Prompting Techniques for AI Coding

This isn't a general prompt engineering tutorial. It's specifically about prompting for AI-assisted coding — applicable whether you use Claude Code, Cursor, or Copilot.


Core Principles

1. Specific > Vague

AI can't read your mind. The more specific you are, the better the output.
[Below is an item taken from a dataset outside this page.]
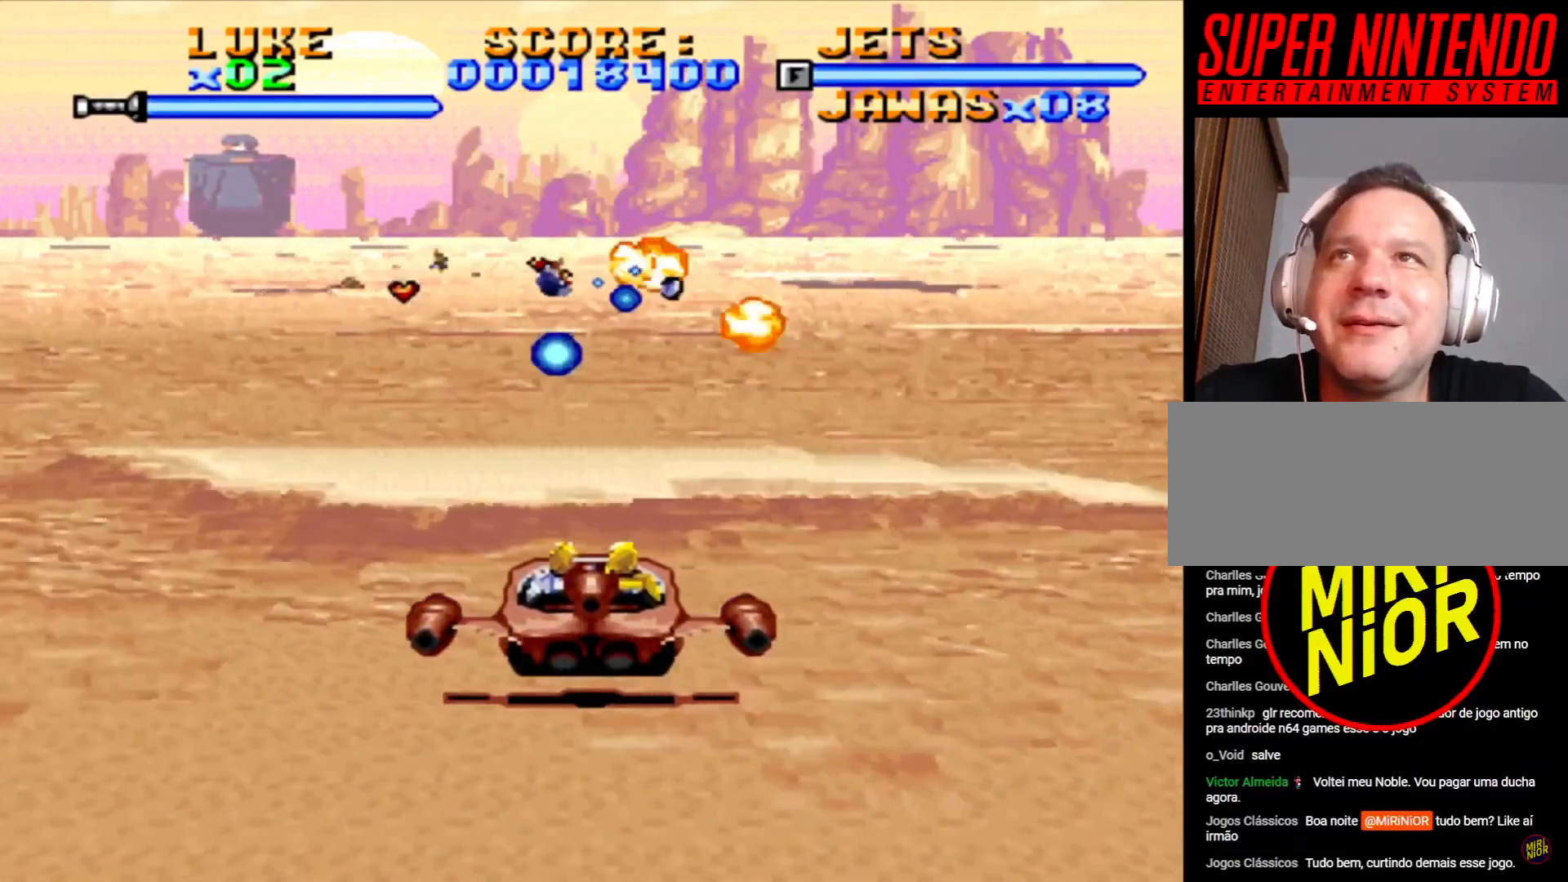
{"buttons": ["SQUARE"], "events": [[67, "DPAD_LEFT", "up"]]}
❌ "Optimize this function"
✅ "This function takes 30 seconds to process 100K records.
    Target: under 5 seconds.
    Consider batching, caching, or a different algorithm.
    Don't change the function signature."

2. Constraints > Freedom

Unconstrained AI tends to over-engineer. Tell it explicitly what NOT to do.

❌ "Add caching"
✅ "Add caching to getUserById.
    Use an in-memory cache (Map). No Redis.
    TTL: 5 minutes.
    Don't modify other functions.
    Don't add new dependencies."

3. Stepwise > All-at-Once

Break complex tasks into steps. Confirm each before moving on.

❌ "Refactor the entire auth module"
✅ "Refactor the auth module in three steps:
    Step 1: Analyze the current issues and list them for my review.
    Step 2: Propose 2-3 refactoring options.
    Step 3: Implement only after I confirm the approach.
    Start with Step 1."

4. Examples > Descriptions

One example beats a paragraph of explanation.

❌ "Use a consistent response format"
✅ "Use this response format:
    {
      'code': 200,
      'data': { ... },
      'message': 'success'
    }
    On error:
    {
      'code': 400,
      'data': null,
      'message': 'Invalid email format'
    }"

5. Reference > Start from Scratch

Pointing to existing code is far more effective than describing a style.

❌ "Write a new API endpoint"
✅ "Follow the style of src/api/users.ts
    to create src/api/orders.ts.
    Match the routing, error handling, and response format."

Common Prompt Patterns

Analysis Mode (Look Before You Leap)

Read [file/directory] and analyze [specific concern].
List your findings. Don't modify any code yet.
Wait for my confirmation before making changes.

Implementation Mode (Clear Requirements)

Implement [feature] in [location].
Requirements:
1. [Specific requirement 1]
2. [Specific requirement 2]
Follow the style of [existing file].
Do NOT [prohibited actions].

Fix Mode (Provide Evidence)

[Error description / logs / screenshot].
Analyze possible causes (don't guess — look at the code and logs).
Confirm the root cause before proposing a fix.
Only change what's necessary. Don't refactor while you're at it.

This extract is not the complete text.